Obama will not only be the first African-American president, but also the heir to the mid-western tradition of Abraham Lincoln, and the standard bearer of the former political party of the Confederacy, which steadily built up northern support through Cleveland, Wilson, Roosevelt, and Kennedy, all the while retaining its Southern strength. Obama will enter the White House as the first northern Democratic president in nearly 50 years, and will have done so with a two-to-one electoral college victory that included only a handful of Southern states (VA, NC, and FL).

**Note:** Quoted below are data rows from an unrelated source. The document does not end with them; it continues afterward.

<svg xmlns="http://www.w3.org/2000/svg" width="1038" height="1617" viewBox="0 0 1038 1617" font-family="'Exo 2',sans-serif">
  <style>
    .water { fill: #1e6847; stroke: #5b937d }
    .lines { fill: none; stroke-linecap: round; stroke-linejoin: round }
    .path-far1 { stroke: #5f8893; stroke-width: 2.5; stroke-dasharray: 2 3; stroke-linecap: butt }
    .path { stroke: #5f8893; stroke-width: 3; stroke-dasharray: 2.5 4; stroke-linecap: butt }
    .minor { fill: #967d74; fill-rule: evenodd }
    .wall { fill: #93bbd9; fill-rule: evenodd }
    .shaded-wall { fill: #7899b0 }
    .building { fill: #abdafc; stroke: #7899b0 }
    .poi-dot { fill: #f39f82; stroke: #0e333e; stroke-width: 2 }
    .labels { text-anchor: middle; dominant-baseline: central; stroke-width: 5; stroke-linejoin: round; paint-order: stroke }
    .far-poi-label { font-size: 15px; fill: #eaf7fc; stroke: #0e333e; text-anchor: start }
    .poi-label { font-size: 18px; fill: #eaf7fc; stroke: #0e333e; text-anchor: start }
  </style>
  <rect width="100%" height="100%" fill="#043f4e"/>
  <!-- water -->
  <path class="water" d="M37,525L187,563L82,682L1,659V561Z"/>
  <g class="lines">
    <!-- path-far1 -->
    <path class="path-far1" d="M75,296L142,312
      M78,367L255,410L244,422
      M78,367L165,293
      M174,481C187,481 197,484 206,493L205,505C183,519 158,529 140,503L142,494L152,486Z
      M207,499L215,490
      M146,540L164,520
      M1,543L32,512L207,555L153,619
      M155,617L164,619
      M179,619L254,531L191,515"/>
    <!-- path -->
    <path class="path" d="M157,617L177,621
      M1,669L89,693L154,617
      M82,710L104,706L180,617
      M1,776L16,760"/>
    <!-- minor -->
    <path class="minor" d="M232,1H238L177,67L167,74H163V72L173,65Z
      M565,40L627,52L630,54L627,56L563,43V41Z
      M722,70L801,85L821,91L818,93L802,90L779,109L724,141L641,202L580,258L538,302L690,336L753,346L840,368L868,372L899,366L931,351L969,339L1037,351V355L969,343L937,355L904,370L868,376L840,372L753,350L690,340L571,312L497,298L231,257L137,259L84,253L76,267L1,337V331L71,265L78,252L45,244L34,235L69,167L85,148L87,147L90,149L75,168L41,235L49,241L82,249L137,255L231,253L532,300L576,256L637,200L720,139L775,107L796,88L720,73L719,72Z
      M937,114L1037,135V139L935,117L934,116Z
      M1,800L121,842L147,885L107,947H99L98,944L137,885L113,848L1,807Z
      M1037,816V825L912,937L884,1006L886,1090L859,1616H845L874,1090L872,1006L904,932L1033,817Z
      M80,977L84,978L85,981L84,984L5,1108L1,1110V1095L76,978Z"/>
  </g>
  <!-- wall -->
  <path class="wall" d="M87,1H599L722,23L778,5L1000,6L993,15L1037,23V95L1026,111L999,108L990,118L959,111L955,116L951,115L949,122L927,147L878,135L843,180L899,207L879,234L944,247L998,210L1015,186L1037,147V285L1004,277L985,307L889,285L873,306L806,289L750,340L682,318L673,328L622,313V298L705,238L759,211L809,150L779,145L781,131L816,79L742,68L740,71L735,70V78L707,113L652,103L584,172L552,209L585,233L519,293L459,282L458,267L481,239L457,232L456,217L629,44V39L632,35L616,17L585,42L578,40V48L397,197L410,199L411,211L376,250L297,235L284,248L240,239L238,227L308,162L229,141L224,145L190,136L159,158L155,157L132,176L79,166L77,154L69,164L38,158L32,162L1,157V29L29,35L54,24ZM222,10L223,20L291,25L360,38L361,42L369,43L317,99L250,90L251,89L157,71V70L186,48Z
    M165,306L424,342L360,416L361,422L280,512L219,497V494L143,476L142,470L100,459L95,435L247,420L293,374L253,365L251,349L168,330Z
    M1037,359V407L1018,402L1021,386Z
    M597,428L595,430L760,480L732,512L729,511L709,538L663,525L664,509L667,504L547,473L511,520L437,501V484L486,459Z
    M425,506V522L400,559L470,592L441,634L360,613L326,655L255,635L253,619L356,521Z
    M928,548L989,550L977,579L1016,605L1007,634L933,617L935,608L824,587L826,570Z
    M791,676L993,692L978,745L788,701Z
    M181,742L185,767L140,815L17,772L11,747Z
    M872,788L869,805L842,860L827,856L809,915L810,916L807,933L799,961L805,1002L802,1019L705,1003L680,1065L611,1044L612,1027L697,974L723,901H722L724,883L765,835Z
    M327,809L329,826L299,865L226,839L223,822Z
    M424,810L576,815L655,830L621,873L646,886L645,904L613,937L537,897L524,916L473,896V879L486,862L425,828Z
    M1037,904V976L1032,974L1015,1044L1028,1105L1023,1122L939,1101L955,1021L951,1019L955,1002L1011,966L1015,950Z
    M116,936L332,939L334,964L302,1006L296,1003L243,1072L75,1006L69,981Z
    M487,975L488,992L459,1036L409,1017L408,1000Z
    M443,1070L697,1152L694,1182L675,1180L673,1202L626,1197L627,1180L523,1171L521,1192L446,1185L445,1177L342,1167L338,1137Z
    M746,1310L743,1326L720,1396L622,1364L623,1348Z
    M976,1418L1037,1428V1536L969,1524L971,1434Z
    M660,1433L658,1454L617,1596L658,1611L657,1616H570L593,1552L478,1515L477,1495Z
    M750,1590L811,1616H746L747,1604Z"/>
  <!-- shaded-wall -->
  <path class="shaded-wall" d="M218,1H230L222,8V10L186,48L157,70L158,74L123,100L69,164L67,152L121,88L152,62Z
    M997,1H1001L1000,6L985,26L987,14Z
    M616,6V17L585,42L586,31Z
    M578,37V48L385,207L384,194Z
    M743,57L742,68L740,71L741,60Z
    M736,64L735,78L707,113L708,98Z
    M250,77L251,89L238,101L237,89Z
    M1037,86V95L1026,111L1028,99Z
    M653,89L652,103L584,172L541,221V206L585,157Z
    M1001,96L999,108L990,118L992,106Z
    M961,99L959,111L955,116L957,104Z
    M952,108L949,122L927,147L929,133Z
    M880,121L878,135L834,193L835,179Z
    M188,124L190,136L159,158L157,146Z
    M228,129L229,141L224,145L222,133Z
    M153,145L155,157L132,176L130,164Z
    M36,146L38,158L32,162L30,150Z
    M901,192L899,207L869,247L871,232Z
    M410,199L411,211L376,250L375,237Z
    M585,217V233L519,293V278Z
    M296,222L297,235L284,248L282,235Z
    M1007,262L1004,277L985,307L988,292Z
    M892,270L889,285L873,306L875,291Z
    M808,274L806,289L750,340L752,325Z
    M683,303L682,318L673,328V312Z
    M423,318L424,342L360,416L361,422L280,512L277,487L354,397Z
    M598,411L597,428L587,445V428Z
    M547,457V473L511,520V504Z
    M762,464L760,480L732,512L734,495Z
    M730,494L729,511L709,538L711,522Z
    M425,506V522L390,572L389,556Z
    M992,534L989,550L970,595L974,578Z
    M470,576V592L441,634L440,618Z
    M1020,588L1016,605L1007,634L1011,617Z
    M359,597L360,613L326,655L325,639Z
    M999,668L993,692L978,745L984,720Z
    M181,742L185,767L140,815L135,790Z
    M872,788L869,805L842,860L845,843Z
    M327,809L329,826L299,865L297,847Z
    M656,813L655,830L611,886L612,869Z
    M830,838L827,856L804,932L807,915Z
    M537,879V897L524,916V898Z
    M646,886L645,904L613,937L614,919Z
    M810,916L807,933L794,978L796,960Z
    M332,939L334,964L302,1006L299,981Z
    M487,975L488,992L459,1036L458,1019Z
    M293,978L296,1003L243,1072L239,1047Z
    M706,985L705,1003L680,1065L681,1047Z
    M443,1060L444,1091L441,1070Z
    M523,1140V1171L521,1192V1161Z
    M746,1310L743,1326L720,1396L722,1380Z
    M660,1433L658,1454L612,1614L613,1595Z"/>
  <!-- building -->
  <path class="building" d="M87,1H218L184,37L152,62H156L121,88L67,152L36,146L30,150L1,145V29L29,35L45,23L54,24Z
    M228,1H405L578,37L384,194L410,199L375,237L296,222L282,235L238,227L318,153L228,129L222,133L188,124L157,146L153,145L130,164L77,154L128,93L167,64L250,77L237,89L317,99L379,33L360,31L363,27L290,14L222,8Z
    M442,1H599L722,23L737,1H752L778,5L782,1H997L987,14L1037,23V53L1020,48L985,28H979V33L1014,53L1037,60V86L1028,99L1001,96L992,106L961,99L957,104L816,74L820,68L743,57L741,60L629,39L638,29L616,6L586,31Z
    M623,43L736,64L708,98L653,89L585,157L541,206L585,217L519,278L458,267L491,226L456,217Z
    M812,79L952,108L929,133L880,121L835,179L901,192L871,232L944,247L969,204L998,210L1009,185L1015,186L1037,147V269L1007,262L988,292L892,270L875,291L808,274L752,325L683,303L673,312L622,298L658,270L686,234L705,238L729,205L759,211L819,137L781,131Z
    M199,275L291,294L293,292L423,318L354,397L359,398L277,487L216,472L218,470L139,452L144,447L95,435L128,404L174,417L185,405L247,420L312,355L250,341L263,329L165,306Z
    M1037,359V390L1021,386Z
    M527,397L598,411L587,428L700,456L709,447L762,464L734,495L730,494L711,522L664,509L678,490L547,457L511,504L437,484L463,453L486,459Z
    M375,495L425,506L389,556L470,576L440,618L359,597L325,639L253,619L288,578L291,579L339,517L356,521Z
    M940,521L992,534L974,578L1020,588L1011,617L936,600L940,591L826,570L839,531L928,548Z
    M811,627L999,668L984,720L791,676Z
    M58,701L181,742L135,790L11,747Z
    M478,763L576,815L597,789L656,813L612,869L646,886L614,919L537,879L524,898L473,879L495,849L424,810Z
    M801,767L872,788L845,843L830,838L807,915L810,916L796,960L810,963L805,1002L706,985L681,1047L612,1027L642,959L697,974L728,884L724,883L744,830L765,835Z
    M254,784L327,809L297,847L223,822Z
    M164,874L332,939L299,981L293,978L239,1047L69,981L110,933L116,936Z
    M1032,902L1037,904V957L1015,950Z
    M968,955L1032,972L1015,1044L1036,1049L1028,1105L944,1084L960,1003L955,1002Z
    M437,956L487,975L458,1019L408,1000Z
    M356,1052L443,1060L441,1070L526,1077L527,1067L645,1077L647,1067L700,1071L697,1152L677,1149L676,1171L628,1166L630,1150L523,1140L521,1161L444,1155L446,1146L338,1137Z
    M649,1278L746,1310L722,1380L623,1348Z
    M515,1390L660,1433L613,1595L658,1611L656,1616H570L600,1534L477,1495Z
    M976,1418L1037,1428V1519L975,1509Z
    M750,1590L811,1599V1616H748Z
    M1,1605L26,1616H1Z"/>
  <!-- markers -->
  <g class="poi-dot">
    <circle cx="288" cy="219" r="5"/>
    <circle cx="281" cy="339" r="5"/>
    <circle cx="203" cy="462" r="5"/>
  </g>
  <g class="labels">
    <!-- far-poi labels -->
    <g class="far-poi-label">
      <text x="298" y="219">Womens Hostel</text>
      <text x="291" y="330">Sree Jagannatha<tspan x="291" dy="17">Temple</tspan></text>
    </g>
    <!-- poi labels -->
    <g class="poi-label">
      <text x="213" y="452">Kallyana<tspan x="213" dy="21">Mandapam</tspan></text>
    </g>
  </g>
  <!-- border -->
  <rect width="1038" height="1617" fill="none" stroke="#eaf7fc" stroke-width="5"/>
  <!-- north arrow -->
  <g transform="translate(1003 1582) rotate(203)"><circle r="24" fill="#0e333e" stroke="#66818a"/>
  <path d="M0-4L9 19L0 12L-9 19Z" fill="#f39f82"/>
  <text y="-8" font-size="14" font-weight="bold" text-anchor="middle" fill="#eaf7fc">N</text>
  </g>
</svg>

Before we turn to weighing the challenge that our new president faces, we should pause to recall the magnitude of what he has already achieved. Though surmounting the barrier of race is clearly the most astonishing, we would do well to recall some of the geographic obstacles Obama overcame. America has had Republican presidents for 28 of the last 40 years – more than two-thirds of the time. For 12 of those 28 years we were ruled by men from one family, the seemingly unstoppable Bushes, whose Bible belt strength came in part from running for president or vice president six times (every cycle from 1980 to 2004, with the exception of 1996). The only successful avenue open to Democrats – judging from Jimmy Carter and Bill Clinton – seemed to be to draw a nominee from the South.
Guided by a truly new political GPS system, Obama took another route. His road trip to the White House was exceptional not only because he took many new people with him, but because along the way he redrew the map.